(Given records Opens)

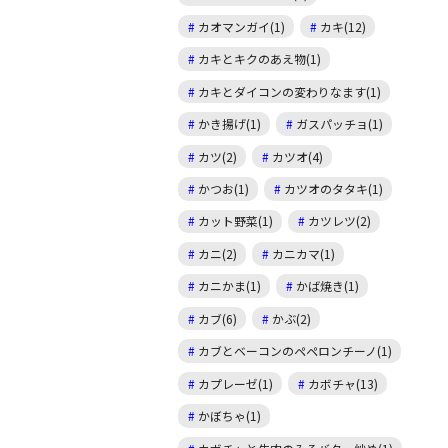
カオマンガイ(1)
カキ(12)
カキとキクのあえ物(1)
カキとダイコンの変わりなます(1)
かき揚げ(1)
ガスパッチョ(1)
カツ(2)
カツオ(4)
かつお(1)
カツオのタタキ(1)
カット野菜(1)
カツレツ(2)
カニ(2)
カニカマ(1)
カニかま(1)
かば焼き(1)
カブ(6)
かぶ(2)
カブとベーコンのペペロンチーノ(1)
カプレーゼ(1)
カボチャ(13)
かぼちゃ(1)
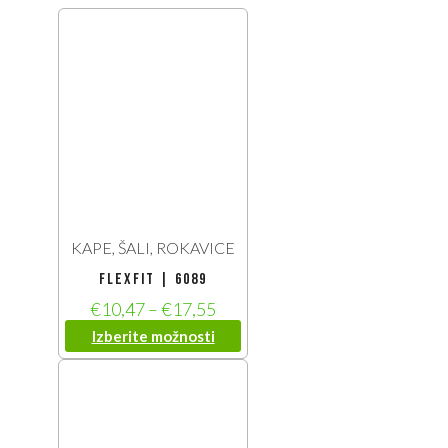
KAPE, ŠALI, ROKAVICE
Flexfit | 6089
€
10,47
–
€
17,55
Izberite možnosti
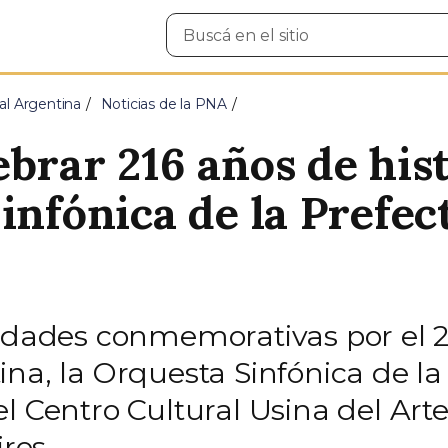
Buscar
en
el
sitio
al Argentina
Noticias de la PNA
brar 216 años de hist
infónica de la Prefec
idades conmemorativas por el 21
na, la Orquesta Sinfónica de la
l Centro Cultural Usina del Art
res.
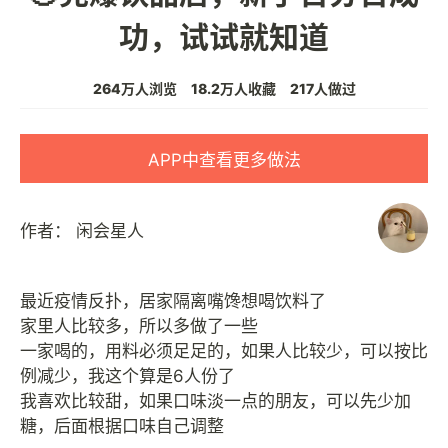
功，试试就知道
264万人浏览
18.2万人收藏
217人做过
APP中查看更多做法
作者：
闲会星人
最近疫情反扑，居家隔离嘴馋想喝饮料了
家里人比较多，所以多做了一些
一家喝的，用料必须足足的，如果人比较少，可以按比
例减少，我这个算是6人份了
我喜欢比较甜，如果口味淡一点的朋友，可以先少加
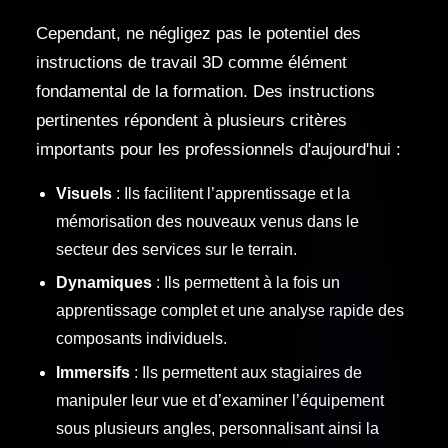
Cependant, ne négligez pas le potentiel des
instructions de travail 3D comme élément
fondamental de la formation. Des instructions
pertinentes répondent à plusieurs critères
importants pour les professionnels d'aujourd'hui :
Visuels
: Ils facilitent l’apprentissage et la
mémorisation des nouveaux venus dans le
secteur des services sur le terrain.
Dynamiques
: Ils permettent à la fois un
apprentissage complet et une analyse rapide des
composants individuels.
Immersifs
: Ils permettent aux stagiaires de
manipuler leur vue et d’examiner l’équipement
sous plusieurs angles, personnalisant ainsi la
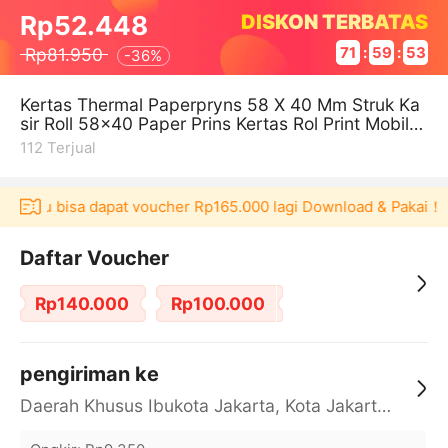
DISKON TERBATAS
Rp52.448
Rp81.950
71
:
59
:
53
-
36%
Kertas Thermal Paperpryns 58 X 40 Mm Struk Ka
sir Roll 58x40 Paper Prins Kertas Rol Print Mobile
Printer 58 40 - Mini Pri
112
Terjual
Akulaku bisa dapat voucher Rp165.000 lagi Download & Pakai！
Daftar Voucher
Rp140.000
Rp100.000
pengiriman ke
Daerah Khusus Ibukota Jakarta, Kota Jakarta Barat, Cengkareng, yy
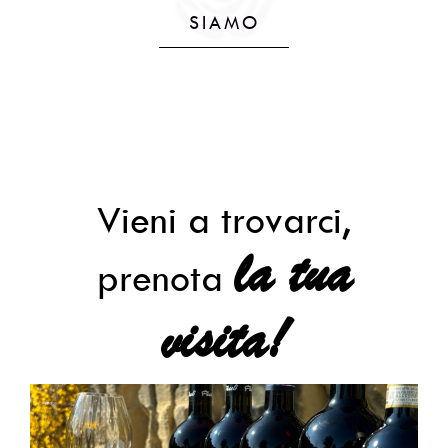
SIAMO
Vieni a trovarci,
la tua
prenota
visita!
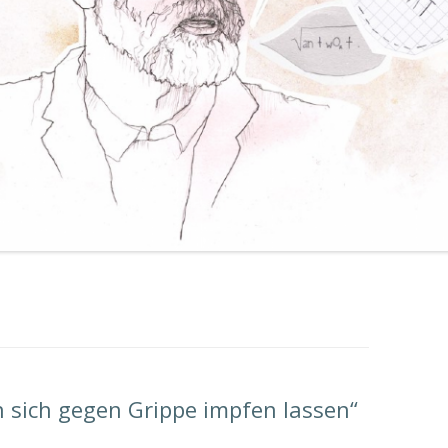
n sich gegen Grippe impfen lassen“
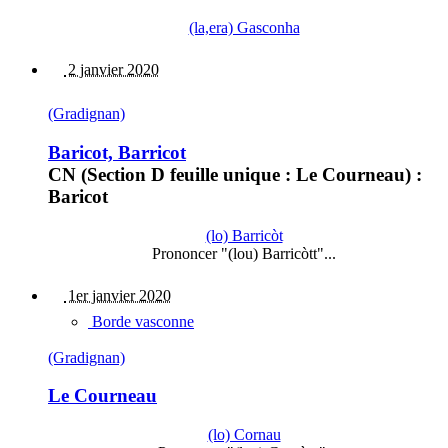
(la,era) Gasconha
2 janvier 2020
(Gradignan)
Baricot, Barricot
CN (Section D feuille unique : Le Courneau) :
Baricot
(lo) Barricòt
Prononcer "(lou) Barricòtt"...
1er janvier 2020
Borde vasconne
(Gradignan)
Le Courneau
(lo) Cornau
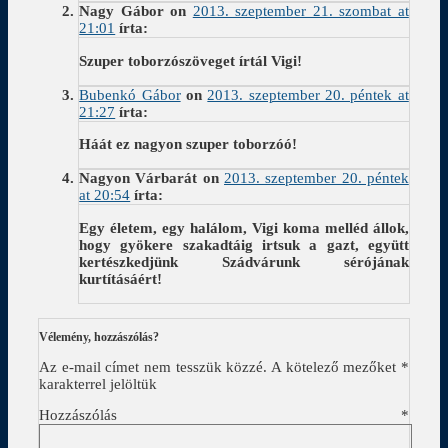
Nagy Gábor
on
2013. szeptember 21. szombat at
21:01
írta:
Szuper toborzószöveget írtál Vigi!
Bubenkó Gábor
on
2013. szeptember 20. péntek at
21:27
írta:
Háát ez nagyon szuper toborzóó!
Nagyon Várbarát
on
2013. szeptember 20. péntek
at 20:54
írta:
Egy életem, egy halálom, Vigi koma melléd állok,
hogy gyökere szakadtáig irtsuk a gazt, együtt
kertészkedjünk Szádvárunk sérójának
kurtításáért!
Vélemény, hozzászólás?
Az e-mail címet nem tesszük közzé.
A kötelező mezőket
*
karakterrel jelöltük
Hozzászólás
*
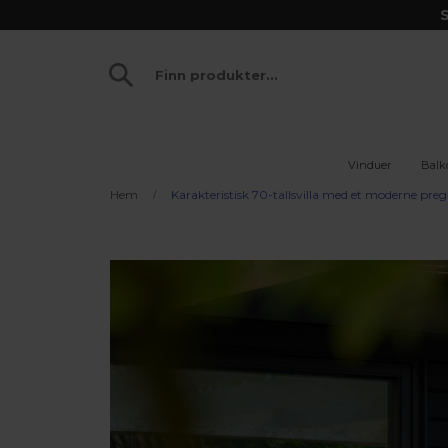
S
Vinduer
Balk
Hem
Karakteristisk 70-tallsvilla med et moderne preg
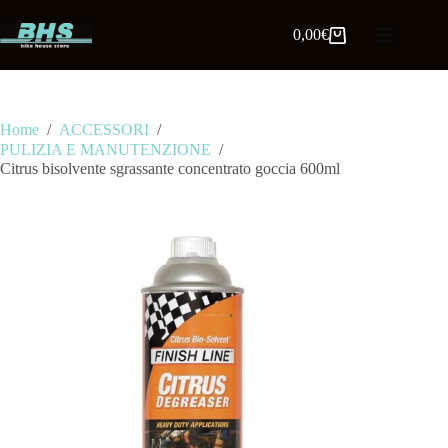
0,00
€
Home
/
ACCESSORI
/
PULIZIA E MANUTENZIONE
/
Citrus bisolvente sgrassante concentrato goccia 600ml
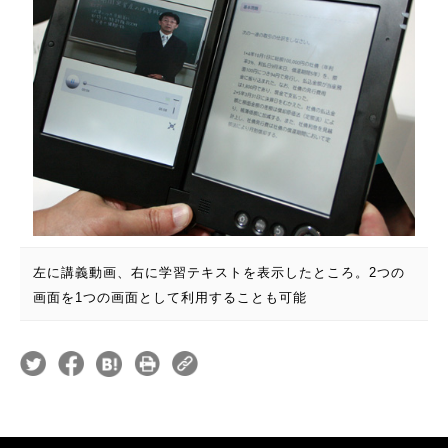
左に講義動画、右に学習テキストを表示したところ。2つの
画面を1つの画面として利用することも可能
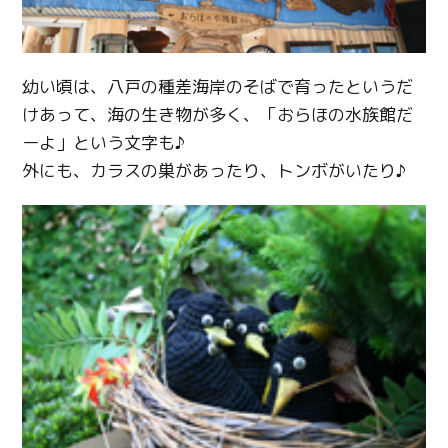
幼い頃は、八戸の種差海岸のそばで育ったというだ
けあって、海の生き物が多く、「おらほの水族館だ
ーよ」という文字も♪
外にも、カラスの巣があったり、トンボがいたり♪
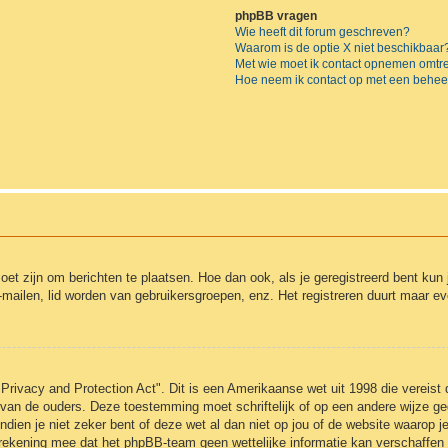
phpBB vragen
Wie heeft dit forum geschreven?
Waarom is de optie X niet beschikbaar
Met wie moet ik contact opnemen omtren
Hoe neem ik contact op met een behee
moet zijn om berichten te plaatsen. Hoe dan ook, als je geregistreerd bent kun
-mailen, lid worden van gebruikersgroepen, enz. Het registreren duurt maar e
Privacy and Protection Act". Dit is een Amerikaanse wet uit 1998 die vereist
 van de ouders. Deze toestemming moet schriftelijk of op een andere wijze 
ndien je niet zeker bent of deze wet al dan niet op jou of de website waarop j
 rekening mee dat het phpBB-team geen wettelijke informatie kan verschaffen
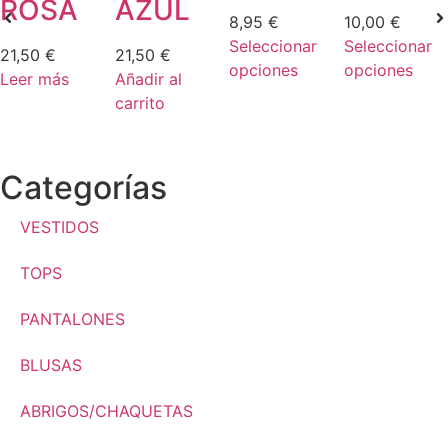
ROSA
AZUL
8,95
€
10,00
€
Seleccionar
Seleccionar
21,50
€
21,50
€
opciones
opciones
Leer más
Añadir al
carrito
Categorías
VESTIDOS
TOPS
PANTALONES
BLUSAS
ABRIGOS/CHAQUETAS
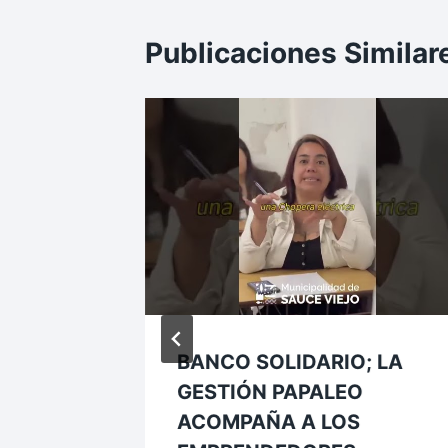
Publicaciones Similar
TRIO
BANCO SOLIDARIO; LA
E
GESTIÓN PAPALEO
ACOMPAÑA A LOS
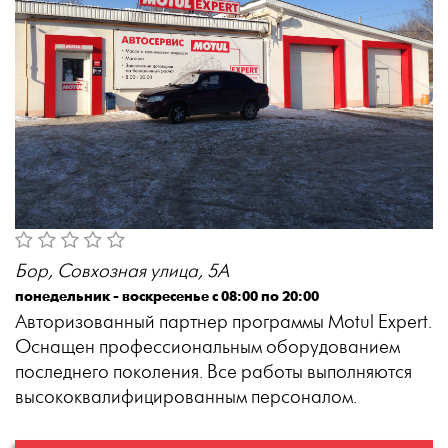
Бор, Совхозная улица, 5А
понедельник - воскресенье с 08:00 по 20:00
Авторизованный партнер программы Motul Expert.
Оснащен профессиональным оборудованием
последнего поколения. Все работы выполняются
высококвалифицированным персоналом.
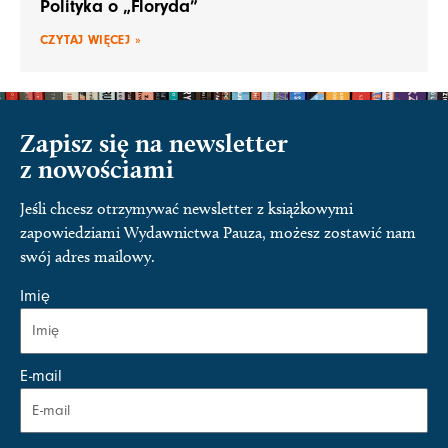
Polityka o „Floryda”
CZYTAJ WIĘCEJ »
Zapisz się na newsletter
z nowościami
Jeśli chcesz otrzymywać newsletter z książkowymi
zapowiedziami Wydawnictwa Pauza, możesz zostawić nam
swój adres mailowy.
Imię
E-mail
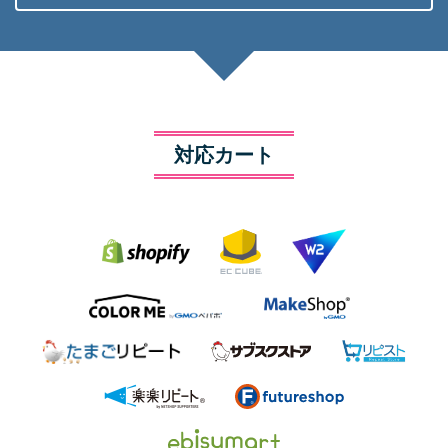
対応カート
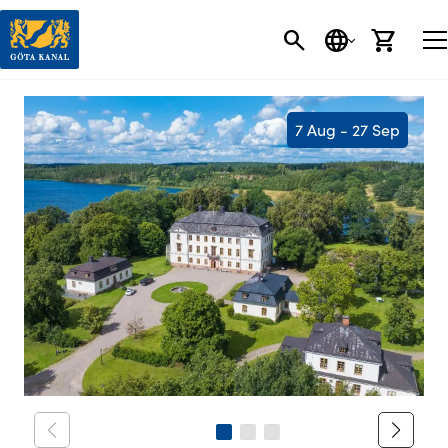
SEARCH
LANGUAGE
CART
7 Aug - 27 Sep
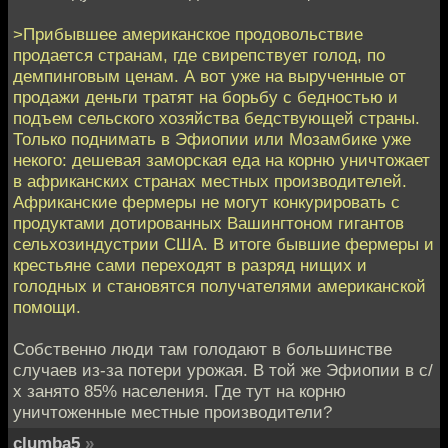
>Прибывшее американское продовольствие
продается странам, где свирепствует голод, по
демпинговым ценам. А вот уже на вырученные от
продажи деньги тратят на борьбу с бедностью и
подъем сельского хозяйства бедствующей страны.
Только поднимать в Эфиопии или Мозамбике уже
некого: дешевая заморская еда на корню уничтожает
в африканских странах местных производителей.
Африканские фермеры не могут конкурировать с
продуктами дотированных Вашингтоном гигантов
сельхозиндустрии США. В итоге бывшие фермеры и
крестьяне сами переходят в разряд нищих и
голодных и становятся получателями американской
помощи.
Собственно люди там голодают в большинстве
случаев из-за потери урожая. В той же Эфиопии в с/
х занято 85% населения. Где тут на корню
уничтоженные местные производители?
clumba5
»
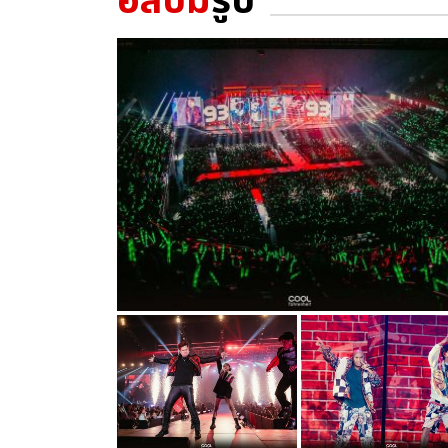
อัลบั้ม
รูป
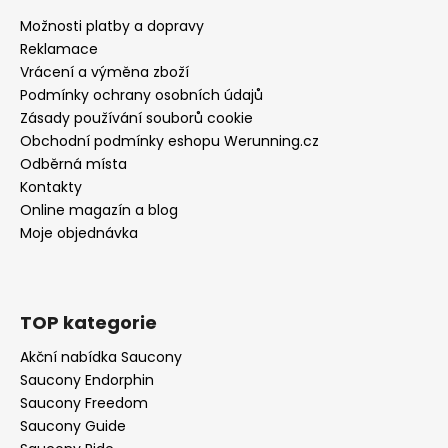
Možnosti platby a dopravy
Reklamace
Vrácení a výměna zboží
Podmínky ochrany osobních údajů
Zásady používání souborů cookie
Obchodní podmínky eshopu Werunning.cz
Odběrná místa
Kontakty
Online magazín a blog
Moje objednávka
TOP kategorie
Akční nabídka Saucony
Saucony Endorphin
Saucony Freedom
Saucony Guide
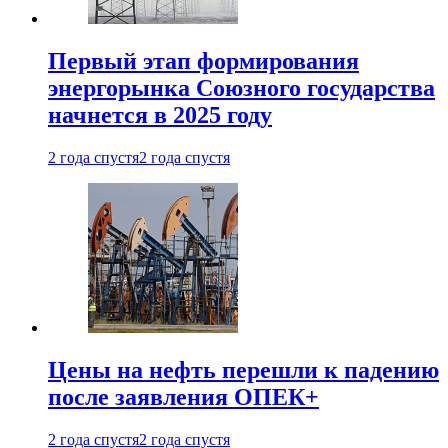
Первый этап формирования
энергорынка Союзного государства
начнется в 2025 году
2 года спустя
2 года спустя
Цены на нефть перешли к падению
после заявления ОПЕК+
2 года спустя
2 года спустя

(Given records Closes)

Your task
Find every line in the rows above that contains the string "Saucony", and copy each one out in full. Case counts.

Response for this exercise
Akční nabídka Saucony
Saucony Endorphin
Saucony Freedom
Saucony Guide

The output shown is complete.